The Chishti saints lived under conditions of awful poverty and they looked down up on possession of private property as a serious impediment to the growth of one’s spiritual personality.4 They considered fasting to be a remarkable expedient for weakening those desires that lead never to happiness but either to disillusionment or further desire. They reduced their diet in order to control the calls of the flesh. Once Shaikh Nizamuddin was asked why he was taking very little food, he replied, ”So many poverty stricken people are sleeping without dinner in the corners of the mosque s and before the shops. How can this food go down my throat.’’ 5 A Chishti hospice or khanqah is a simple hall where all the inmates lived a community life. They all slept, studied, prayed on the ground and no discrimination , not even on the basis of seniority, was permitted to prevail in the hospice. If food was available, all would partake it; if not all would suffer jointly the pangs of hunger.

Like the Chishtis the Suhrawardi order also found its way to India.   Shaikh Bahauddin Zakariyya was the first peacher of Suhrawardi order in the sub continent. He was close to Sultan Iltutmish who appointed him as the head of religious affairs, the Shaikh al Islam. His disciples Sayyid Nuruddin Mubarak Gaznavi Sayyid Jalaluddin  and Qazi Hamiduddin and his successors actively engaged in the propagation of the order in the country.

+++++

» Required work
State whether each statement agrees with the passage about the Chishti and Suhrawardi orders, and support each yes or no with the deciding words from the passage, quoted exactly. (a) In a Chishti hospice, seniority could decide how inmates were treated. (b) Sultan Iltutmish appointed Shaikh Bahauddin Zakariyya head of religious affairs. (c) The Chishti saints saw fasting as a means of weakening desires. Rely only on the passage about the Chishti and Suhrawardi orders.

» Dataset content
+++++

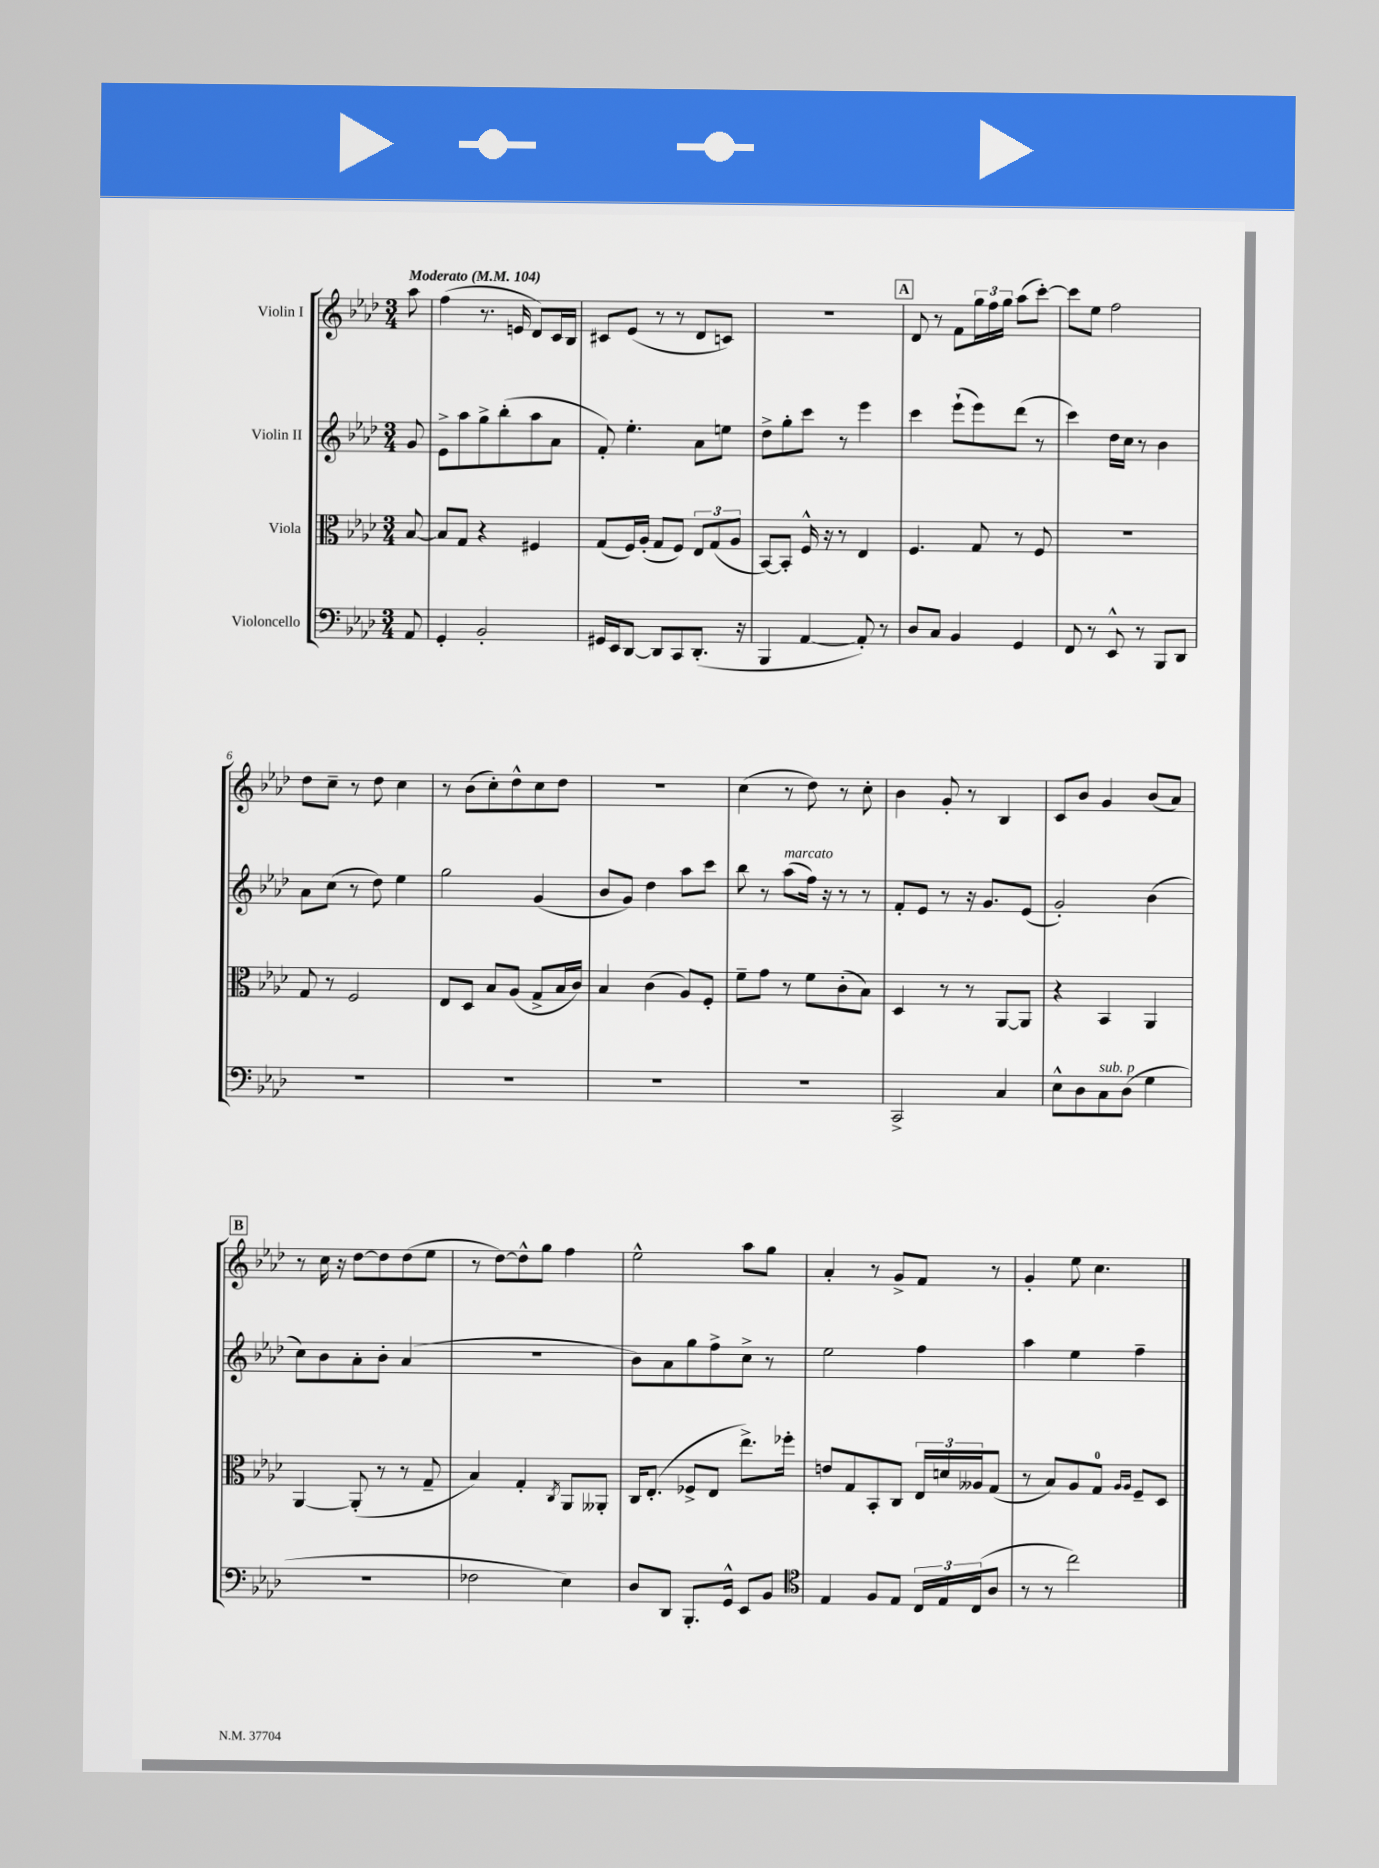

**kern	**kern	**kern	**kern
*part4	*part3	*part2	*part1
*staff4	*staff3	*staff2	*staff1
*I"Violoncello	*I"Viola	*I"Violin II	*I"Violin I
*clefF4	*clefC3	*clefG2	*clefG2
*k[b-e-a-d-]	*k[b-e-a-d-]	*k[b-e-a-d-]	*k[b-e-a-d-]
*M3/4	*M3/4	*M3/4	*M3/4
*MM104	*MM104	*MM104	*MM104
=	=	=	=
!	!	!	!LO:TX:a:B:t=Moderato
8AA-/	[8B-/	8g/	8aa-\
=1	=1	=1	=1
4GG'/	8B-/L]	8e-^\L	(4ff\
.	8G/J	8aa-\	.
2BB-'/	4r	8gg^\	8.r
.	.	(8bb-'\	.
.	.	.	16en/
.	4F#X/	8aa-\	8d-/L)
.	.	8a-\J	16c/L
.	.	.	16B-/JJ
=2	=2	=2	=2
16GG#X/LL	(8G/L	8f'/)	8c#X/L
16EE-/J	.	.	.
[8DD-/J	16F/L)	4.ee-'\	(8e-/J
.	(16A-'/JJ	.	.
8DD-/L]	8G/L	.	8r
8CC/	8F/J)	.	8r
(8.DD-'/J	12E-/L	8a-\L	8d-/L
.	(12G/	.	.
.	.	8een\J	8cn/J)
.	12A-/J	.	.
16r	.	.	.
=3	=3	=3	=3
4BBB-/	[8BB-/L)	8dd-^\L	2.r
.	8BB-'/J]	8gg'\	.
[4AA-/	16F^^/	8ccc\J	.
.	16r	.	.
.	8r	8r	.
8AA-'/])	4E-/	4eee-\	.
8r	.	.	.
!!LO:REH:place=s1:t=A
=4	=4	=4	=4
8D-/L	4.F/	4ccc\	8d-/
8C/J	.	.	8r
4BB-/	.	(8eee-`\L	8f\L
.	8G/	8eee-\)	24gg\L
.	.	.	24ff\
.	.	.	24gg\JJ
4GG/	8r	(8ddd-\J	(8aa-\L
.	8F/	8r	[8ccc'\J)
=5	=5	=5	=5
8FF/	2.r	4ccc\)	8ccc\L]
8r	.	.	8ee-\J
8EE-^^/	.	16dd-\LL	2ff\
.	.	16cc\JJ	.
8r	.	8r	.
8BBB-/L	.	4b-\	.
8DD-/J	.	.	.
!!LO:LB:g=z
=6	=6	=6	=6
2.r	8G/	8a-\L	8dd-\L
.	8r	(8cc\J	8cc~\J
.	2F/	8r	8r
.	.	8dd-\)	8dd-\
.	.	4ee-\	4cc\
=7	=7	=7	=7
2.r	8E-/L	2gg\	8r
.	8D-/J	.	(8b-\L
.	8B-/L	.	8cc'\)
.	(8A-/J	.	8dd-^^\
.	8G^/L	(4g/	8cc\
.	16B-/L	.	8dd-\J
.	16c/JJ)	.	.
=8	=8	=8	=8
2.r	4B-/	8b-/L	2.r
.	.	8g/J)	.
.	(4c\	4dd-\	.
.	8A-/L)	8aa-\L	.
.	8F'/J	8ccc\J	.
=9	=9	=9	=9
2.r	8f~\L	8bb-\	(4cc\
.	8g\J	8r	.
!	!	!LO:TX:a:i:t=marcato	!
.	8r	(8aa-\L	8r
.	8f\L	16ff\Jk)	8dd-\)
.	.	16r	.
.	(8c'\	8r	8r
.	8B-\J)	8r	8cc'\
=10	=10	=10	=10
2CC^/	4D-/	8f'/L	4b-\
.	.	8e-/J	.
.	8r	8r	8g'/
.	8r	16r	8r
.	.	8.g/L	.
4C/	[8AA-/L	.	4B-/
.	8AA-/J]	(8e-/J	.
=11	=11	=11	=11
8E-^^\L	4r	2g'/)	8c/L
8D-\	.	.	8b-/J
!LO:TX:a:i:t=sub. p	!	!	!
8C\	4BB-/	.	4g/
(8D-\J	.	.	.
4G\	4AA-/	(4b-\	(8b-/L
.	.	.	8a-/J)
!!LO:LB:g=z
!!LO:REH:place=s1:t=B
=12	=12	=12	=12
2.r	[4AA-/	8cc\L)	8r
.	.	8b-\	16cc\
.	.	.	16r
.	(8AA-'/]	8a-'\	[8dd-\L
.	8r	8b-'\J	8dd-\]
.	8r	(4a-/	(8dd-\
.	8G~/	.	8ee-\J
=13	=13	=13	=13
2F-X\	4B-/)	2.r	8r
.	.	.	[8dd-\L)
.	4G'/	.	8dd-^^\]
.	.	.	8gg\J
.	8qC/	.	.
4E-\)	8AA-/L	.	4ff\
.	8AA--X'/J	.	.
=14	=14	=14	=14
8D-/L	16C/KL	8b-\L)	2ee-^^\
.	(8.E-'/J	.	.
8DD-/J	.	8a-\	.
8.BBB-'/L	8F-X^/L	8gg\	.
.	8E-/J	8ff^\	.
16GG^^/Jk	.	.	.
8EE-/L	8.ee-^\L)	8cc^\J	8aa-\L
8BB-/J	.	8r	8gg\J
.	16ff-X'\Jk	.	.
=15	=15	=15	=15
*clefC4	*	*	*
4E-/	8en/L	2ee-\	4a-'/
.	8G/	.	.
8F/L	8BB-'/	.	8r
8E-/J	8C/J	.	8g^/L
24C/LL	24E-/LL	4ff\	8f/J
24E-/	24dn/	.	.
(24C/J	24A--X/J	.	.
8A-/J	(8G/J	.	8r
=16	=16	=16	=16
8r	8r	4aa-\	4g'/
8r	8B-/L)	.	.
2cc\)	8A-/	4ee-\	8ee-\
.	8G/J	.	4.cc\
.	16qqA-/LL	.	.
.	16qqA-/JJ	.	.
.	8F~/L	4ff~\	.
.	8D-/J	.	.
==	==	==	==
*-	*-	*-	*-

+++++

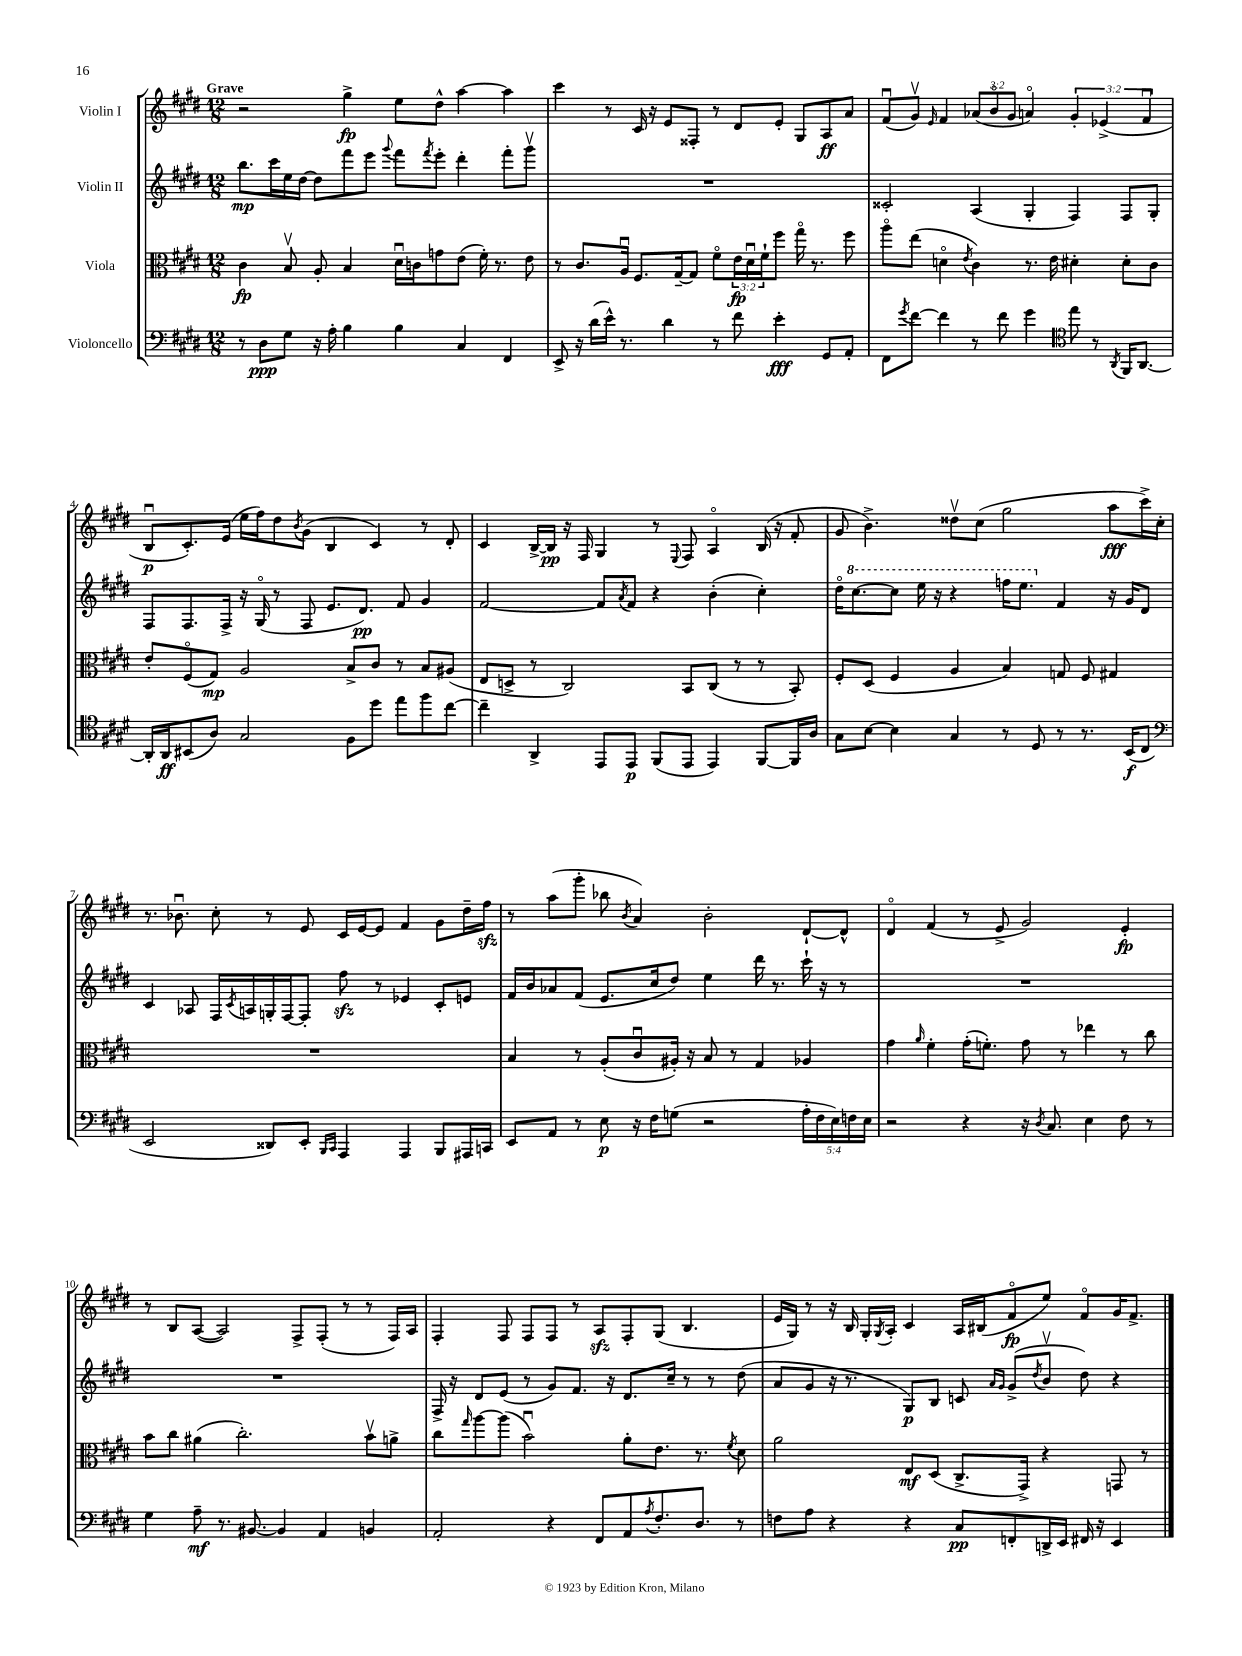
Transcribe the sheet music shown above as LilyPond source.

+++++

» Answer to the exercise
(a) No: "not even on the basis of seniority"
(b) Yes: "He was close to Sultan Iltutmish who appointed him as the head of religious affairs"
(c) Yes: "They considered fasting to be a remarkable expedient for weakening those desires"